To-do item: Which lines in the rows below contain the word "QGIS"? Collect every such line and copy it out in full.

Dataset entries
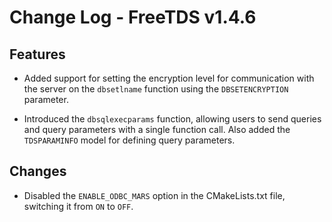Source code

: # Change Log - FreeTDS v1.4.6

## Features

- Added support for setting the encryption level for communication with the server on the `dbsetlname` function using the `DBSETENCRYPTION` parameter.

- Introduced the `dbsqlexecparams` function, allowing users to send queries and query parameters with a single function call. Also added the `TDSPARAMINFO` model for defining query parameters.

## Changes

- Disabled the `ENABLE_ODBC_MARS` option in the CMakeLists.txt file, switching it from `ON` to `OFF`.
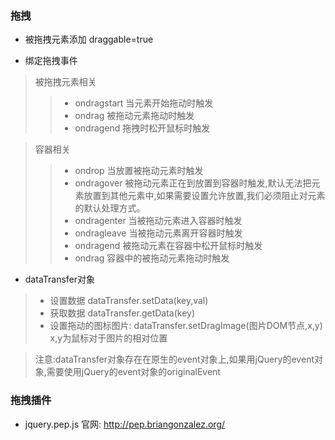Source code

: ### 拖拽

* 被拖拽元素添加 draggable=true

* 绑定拖拽事件

> 被拖拽元素相关
>> * ondragstart 当元素开始拖动时触发
>> * ondrag 被拖动元素拖动时触发
>> * ondragend 拖拽时松开鼠标时触发

> 容器相关 
>> * ondrop 当放置被拖动元素时触发
>> * ondragover 被拖动元素正在到放置到容器时触发,默认无法把元素放置到其他元素中,如果需要设置允许放置,我们必须阻止对元素的默认处理方式。
>> * ondragenter 当被拖动元素进入容器时触发
>> * ondragleave 当被拖动元素离开容器时触发
>> * ondragend 被拖动元素在容器中松开鼠标时触发
>> * ondrag 容器中的被拖动元素拖动时触发

* dataTransfer对象

> * 设置数据 dataTransfer.setData(key,val)
> * 获取数据 dataTransfer.getData(key)
> * 设置拖动的图标图片: dataTransfer.setDragImage(图片DOM节点,x,y) x,y为鼠标对于图片的相对位置

> 注意:dataTransfer对象存在在原生的event对象上,如果用jQuery的event对象,需要使用jQuery的event对象的originalEvent

### 拖拽插件
* jquery.pep.js 官网: http://pep.briangonzalez.org/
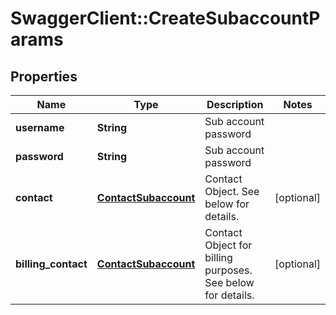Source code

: # SwaggerClient::CreateSubaccountParams

## Properties
Name | Type | Description | Notes
------------ | ------------- | ------------- | -------------
**username** | **String** | Sub account password | 
**password** | **String** | Sub account password | 
**contact** | [**ContactSubaccount**](ContactSubaccount.md) | Contact Object. See below for details. | [optional] 
**billing_contact** | [**ContactSubaccount**](ContactSubaccount.md) | Contact Object for billing purposes. See below for details. | [optional] 


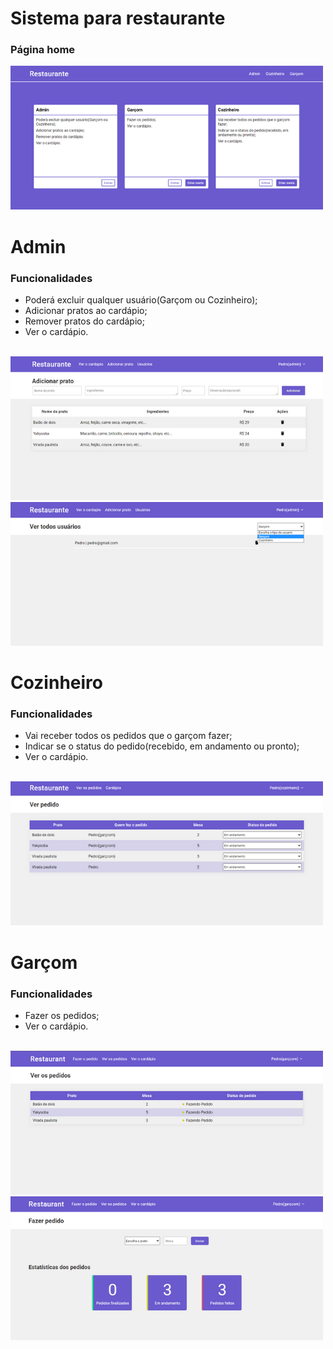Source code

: # Sistema para restaurante

### Página home

<img src='./images-github/img-main.png' alt='Image main' />

##

# Admin

### Funcionalidades

* Poderá excluir qualquer usuário(Garçom ou Cozinheiro); <br>
* Adicionar pratos ao cardápio; <br>
* Remover pratos do cardápio; <br>
* Ver o cardápio. <br> <br>

<img src='./images-github/img-admin-add-dish.png'  />
<img src='./images-github/img-admin-users.png'  />

# Cozinheiro

### Funcionalidades

* Vai receber todos os pedidos que o garçom fazer; <br>
* Indicar se o status do pedido(recebido, em andamento ou pronto); <br>
* Ver o cardápio. <br> <br>

<img src='./images-github/img-cooker-srequest.png'  />

# Garçom

### Funcionalidades

* Fazer os pedidos; <br>
* Ver o cardápio. <br> <br>

<img src='./images-github/img-waiter-srequest.png'  />
<img src='./images-github/img-waiter-mrequest.png'  />


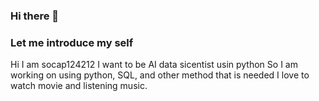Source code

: ### Hi there 👋
### Let me introduce my self

Hi I am socap124212
I want to be AI data sicentist usin python
So I am working on using python, SQL, and other method that is needed
I love to watch movie and listening music.

<!--
**socpa124212/socpa124212** is a ✨ _special_ ✨ repository because its `README.md` (this file) appears on your GitHub profile.

Here are some ideas to get you started:

- 🔭 I’m currently working on ...
- 🌱 I’m currently learning ...
- 👯 I’m looking to collaborate on ...
- 🤔 I’m looking for help with ...
- 💬 Ask me about ...
- 📫 How to reach me: ...
- 😄 Pronouns: ...
- ⚡ Fun fact: ...
-->
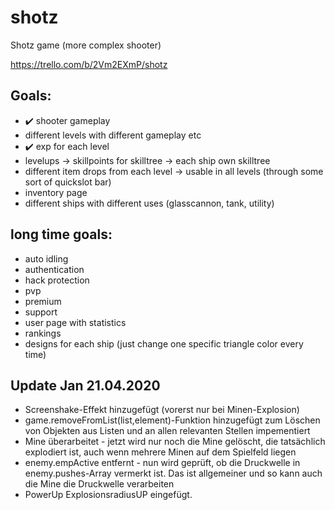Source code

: # shotz
Shotz game (more complex shooter)

https://trello.com/b/2Vm2EXmP/shotz

## Goals:
* :heavy_check_mark: shooter gameplay
* different levels with different gameplay etc
* :heavy_check_mark: exp for each level
* levelups -> skillpoints for skilltree -> each ship own skilltree
* different item drops from each level -> usable in all levels (through some sort of quickslot bar)
* inventory page
* different ships with different uses (glasscannon, tank, utility)


## long time goals:
* auto idling
* authentication
* hack protection
* pvp
* premium
* support
* user page with statistics
* rankings
* designs for each ship (just change one specific triangle color every time)


## Update Jan 21.04.2020
* Screenshake-Effekt hinzugefügt (vorerst nur bei Minen-Explosion)
* game.removeFromList(list,element)-Funktion hinzugefügt zum Löschen von Objekten
    aus Listen und an allen relevanten Stellen impementiert
* Mine überarbeitet - jetzt wird nur noch die Mine gelöscht, die tatsächlich explodiert ist,
    auch wenn mehrere Minen auf dem Spielfeld liegen
* enemy.empActive entfernt - nun wird geprüft, ob die Druckwelle in enemy.pushes-Array
    vermerkt ist. Das ist allgemeiner und so kann auch die Mine die Druckwelle verarbeiten
* PowerUp ExplosionsradiusUP eingefügt.
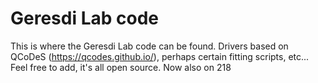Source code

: # Geresdi Lab code
This is where the Geresdi Lab code can be found. Drivers based on QCoDeS (https://qcodes.github.io/), perhaps certain fitting scripts, etc...
Feel free to add, it's all open source.
Now also on 218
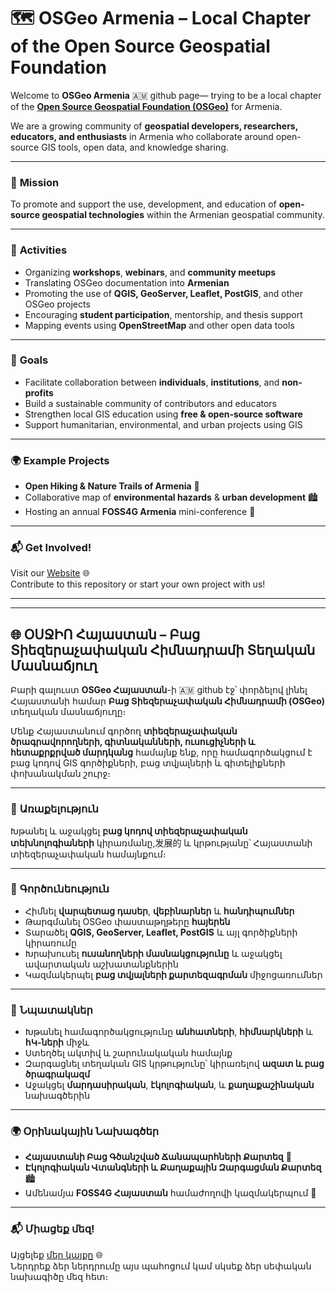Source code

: # 🗺️ OSGeo Armenia – Local Chapter of the Open Source Geospatial Foundation

Welcome to  **OSGeo Armenia** 🇦🇲 github page— trying to be a local chapter of the **[Open Source Geospatial Foundation (OSGeo)](https://www.osgeo.org/)** for Armenia.

We are a growing community of **geospatial developers, researchers, educators, and enthusiasts** in Armenia who collaborate around open-source GIS tools, open data, and knowledge sharing.

---

### 🎯 **Mission**
To promote and support the use, development, and education of **open-source geospatial technologies** within the Armenian geospatial community.

---

### 📅 **Activities**
- Organizing **workshops**, **webinars**, and **community meetups**
- Translating OSGeo documentation into **Armenian**
- Promoting the use of **QGIS, GeoServer, Leaflet, PostGIS**, and other OSGeo projects
- Encouraging **student participation**, mentorship, and thesis support
- Mapping events using **OpenStreetMap** and other open data tools

---

### 🤝 **Goals**
- Facilitate collaboration between **individuals**, **institutions**, and **non-profits**
- Build a sustainable community of contributors and educators
- Strengthen local GIS education using **free & open-source software**
- Support humanitarian, environmental, and urban projects using GIS

---

### 🌍 **Example Projects**
- **Open Hiking & Nature Trails of Armenia** 🥾
- Collaborative map of **environmental hazards** & **urban development** 🏙️
- Hosting an annual **FOSS4G Armenia** mini-conference 🎤

---

### 📬 Get Involved!
Visit our [Website](https://osgeo-armenia.github.io) 🌐  
Contribute to this repository or start your own project with us!

---

---

## 🌐 ՕՍՋԻՈ Հայաստան – Բաց Տիեզերաչափական Հիմնադրամի Տեղական Մասնաճյուղ
Բարի գալուստ **OSGeo Հայաստան**-ի 🇦🇲 github էջ՝ փորձելով լինել Հայաստանի համար  **Բաց Տիեզերաչափական Հիմնադրամի (OSGeo)** տեղական մասնաճյուղը։

Մենք Հայաստանում գործող **տիեզերաչափական ծրագրավորողների, գիտնականների, ուսուցիչների և հետաքրքրված մարդկանց** համայնք ենք, որը համագործակցում է բաց կոդով GIS գործիքների, բաց տվյալների և գիտելիքների փոխանակման շուրջ։

---

### 🎯 **Առաքելություն**
Խթանել և աջակցել **բաց կոդով տիեզերաչափական տեխնոլոգիաների** կիրառմանը,发展的 և կրթությանը՝ Հայաստանի տիեզերաչափական համայնքում։

---

### 📅 **Գործունեություն**
- Հիմնել **վարպետաց դասեր**, **վեբինարներ** և **հանդիպումներ**
- Թարգմանել OSGeo փաստաթղթերը **հայերեն**
- Տարածել **QGIS, GeoServer, Leaflet, PostGIS** և այլ գործիքների կիրառումը
- Խրախուսել **ուսանողների մասնակցությունը** և աջակցել ավարտական աշխատանքներին
- Կազմակերպել **բաց տվյալների քարտեզագրման** միջոցառումներ

---

### 🤝 **Նպատակներ**
- Խթանել համագործակցությունը **անհատների**, **հիմնարկների** և **հԿ-ների** միջև
- Ստեղծել ակտիվ և շարունակական համայնք
- Զարգացնել տեղական GIS կրթությունը՝ կիրառելով **ազատ և բաց ծրագրակազմ**
- Աջակցել **մարդասիրական**, **էկոլոգիական**, և **քաղաքաշինական** նախագծերին

---

### 🌍 **Օրինակային Նախագծեր**
- **Հայաստանի Բաց Գծանշված Ճանապարհների Քարտեզ** 🥾  
- **Էկոլոգիական Վտանգների և Քաղաքային Զարգացման Քարտեզ** 🏙️  
- Ամենամյա **FOSS4G Հայաստան** համաժողովի կազմակերպում 🎤

---

### 📬 Միացեք մեզ!
Այցելեք [մեր կայքը](https://osgeo-armenia.github.io) 🌐  
Ներդրեք ձեր ներդրումը այս պահոցում կամ սկսեք ձեր սեփական նախագիծը մեզ հետ։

Response for this exercise:
- Promoting the use of **QGIS, GeoServer, Leaflet, PostGIS**, and other OSGeo projects
- Տարածել **QGIS, GeoServer, Leaflet, PostGIS** և այլ գործիքների կիրառումը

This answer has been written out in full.